| viernes, 13 de mayo de 2011 h |

Antonio González es periodista del diario ‘Público’

Causó bastante revuelto la semana pasada la carta enviada por David Taguas, presidente de la asociación que agrupa a las grandes constructoras, al consejero de Sanidad de Madrid, Javier Fernández-Lasquetty. Como es bien conocido en el sector, el que fuera director de la Oficina Económica de José Luis Rodríguez Zapatero recordaba al consejero en la misiva todos los incumplimientos contractuales en los que, a su juicio, ha incurrido la Comunidad de Madrid con las concesionarias de siete de los nuevos hospitales que Esperanza Aguirre ha dejado en manos de la iniciativa privada. En resumen, Taguas amenazaba con el “colapso” de las concesiones si la Comunidad de Madrid no les paga 80 millones de euros adicionales que considera que les debe y aumenta el canon anual en otros 9,2 millones.

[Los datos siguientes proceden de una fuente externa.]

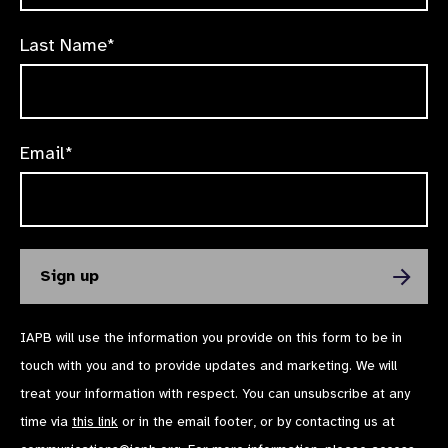
Last Name*
Email*
IAPB will use the information you provide on this form to be in
touch with you and to provide updates and marketing. We will
treat your information with respect. You can unsubscribe at any
time via
this link
or in the email footer, or by contacting us at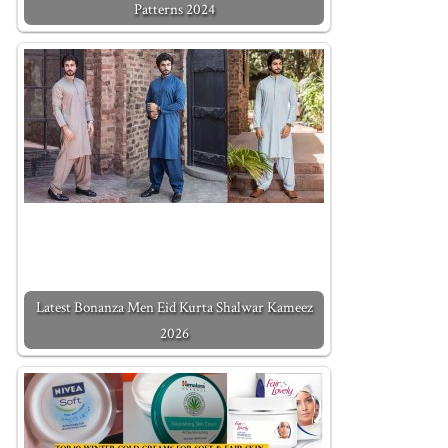
Patterns 2024
Latest Bonanza Men Eid Kurta Shalwar Kameez
2026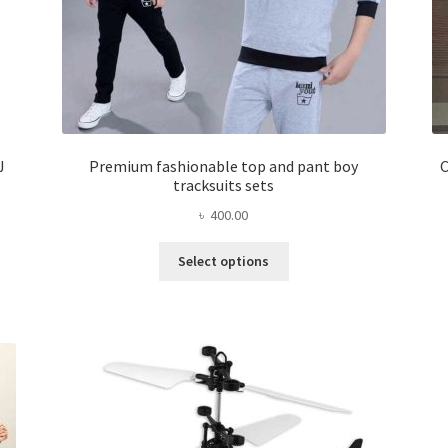
J
Premium fashionable top and pant boy
C
tracksuits sets
৳
400.00
This
Select options
product
has
multiple
variants.
The
options
may
be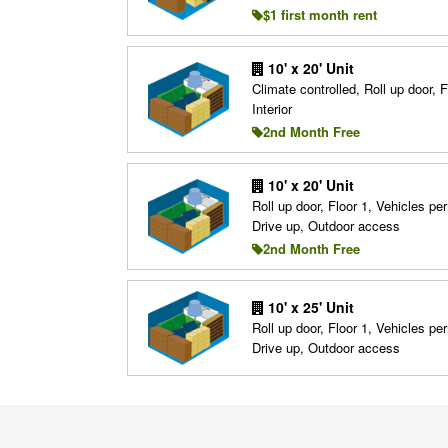
$1 first month rent
10' x 20' Unit
Climate controlled, Roll up door, F
Interior
2nd Month Free
10' x 20' Unit
Roll up door, Floor 1, Vehicles per
Drive up, Outdoor access
2nd Month Free
10' x 25' Unit
Roll up door, Floor 1, Vehicles per
Drive up, Outdoor access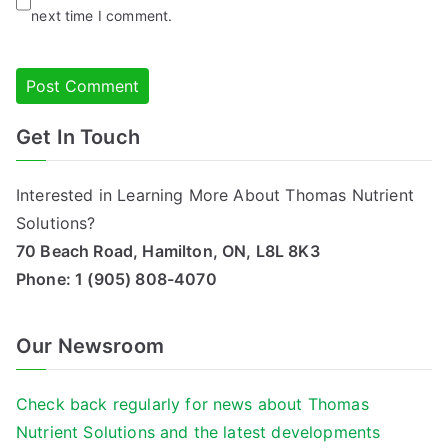
next time I comment.
Get In Touch
Alternative:
Interested in Learning More About Thomas Nutrient
Solutions?
70 Beach Road, Hamilton, ON, L8L 8K3
Phone:
1 (905) 808-4070
Our Newsroom
Check back regularly for news about Thomas
Nutrient Solutions and the latest developments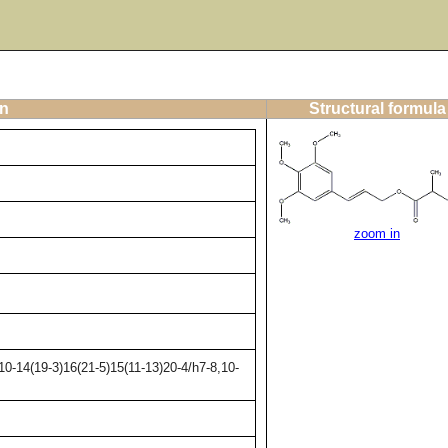
on
Structural formula
zoom in
0-14(19-3)16(21-5)15(11-13)20-4/h7-8,10-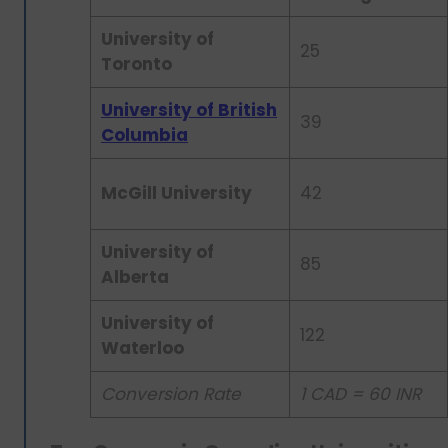
University of
25
Toronto
University of British
39
Columbia
McGill University
42
University of
85
Alberta
University of
122
Waterloo
Conversion Rate
1 CAD = 60 INR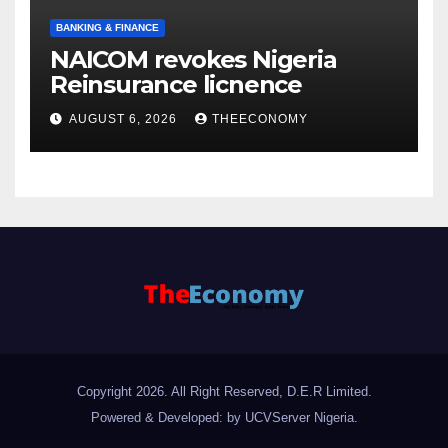
BANKING & FINANCE
NAICOM revokes Nigeria
Reinsurance licnence
AUGUST 6, 2026
THEECONOMY
Copyright 2026. All Right Reserved, D.E.R Limited.
Powered & Developed: by UCVServer Nigeria
.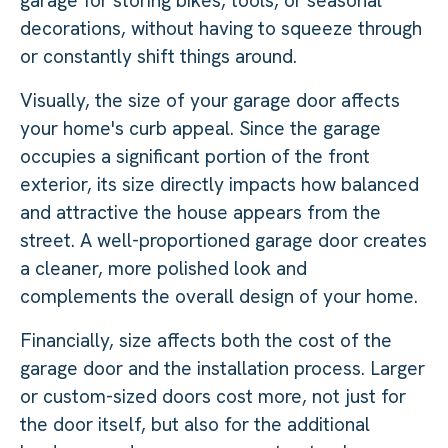
garage for storing bikes, tools, or seasonal
decorations, without having to squeeze through
or constantly shift things around.
Visually, the size of your garage door affects
your home's curb appeal. Since the garage
occupies a significant portion of the front
exterior, its size directly impacts how balanced
and attractive the house appears from the
street. A well-proportioned garage door creates
a cleaner, more polished look and
complements the overall design of your home.
Financially, size affects both the cost of the
garage door and the installation process. Larger
or custom-sized doors cost more, not just for
the door itself, but also for the additional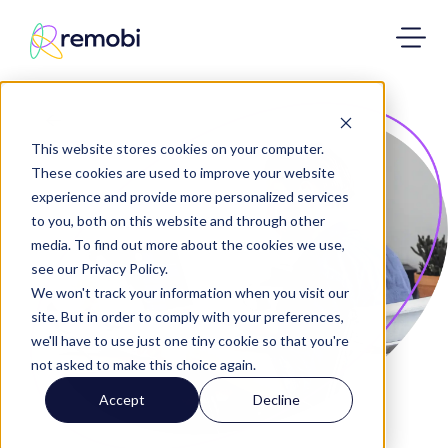
This website stores cookies on your computer.
These cookies are used to improve your website
experience and provide more personalized services
to you, both on this website and through other
media. To find out more about the cookies we use,
see our Privacy Policy.
We won't track your information when you visit our
site. But in order to comply with your preferences,
we'll have to use just one tiny cookie so that you're
not asked to make this choice again.
Accept
Decline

No voy a entrar aquí en disquisiciones sobre quién tiene razón, o sobre si alguna de las partes se ha pasado las cláusulas de los contratos por las tumbas etruscas. Trataré una cuestión más sutil, que a muchos lectores de este periódico les parecerá sin duda ingenua, y posiblemente con razón. Me refiero al tono de la carta, a su literalidad y, sobre todo, a su lenguaje. No dudo de que los términos expuestos sean los apropiados, pero las palabras comunican muchas cosas. Cuando uno lee una carta donde se habla de “constructoras”, “grupos empresariales” de “liderazgo global”, “rentabilidad del accionista”, “activo financiero”, “concesión inviable” o “bancos financiadores”, uno puede pensar en muchas cosas, pero no en sanidad pública.

Cuando se lee como un drama que las constructoras temen, y así lo ponen incluso en negrita, “una reducción de la rentabilidad del accionista del 11,22 por ciento al 7,61 por ciento”, y al mismo tiempo le echan en cara al consejero que sufren “un notable perjuicio económico” porque, sorpresa, resulta que ha actividad asistencial de los hospitales es mayor de lo previsto, cabe pensar que algo no se está haciendo bien al poner en manos de empresas privadas un bien que es de todos.

Sin ánimo de demonizar a la iniciativa privada, que tiene un importante papel en el ámbito sanitario, como en todas las esferas de la sociedad, los razonamientos de estas empresas dejan ver con claridad meridiana cuál es su razón de ser: obtener beneficio económico para mejorar la rentabilidad de sus accionistas. Resulta tan obvio que una constructora no tiene interés real en mejorar la salud de la población como que el objetivo de la Comunidad de Madrid con este tipo de contratos no es otro que ir hacia una privatización progresiva de la sanidad pública donde no haya pacientes, sino clientes. Bien, es una idea defendible desde el ámbito neoliberal.

Pero hay que defenderla a las claras para que los ciudadanos elijan si quieren seguir siendo pacientes en un modelo sanitario público, universal y equitativo que busca mejorar su salud al margen de dividendos, o si prefieren ser clientes de empresas privadas que buscan en primer lugar, legítimamente, engordar la rentabilidad de sus accionistas a costa de un dinero público que debería reinvertirse en los propios pacientes. Aunque luego las habitaciones sean preciosas.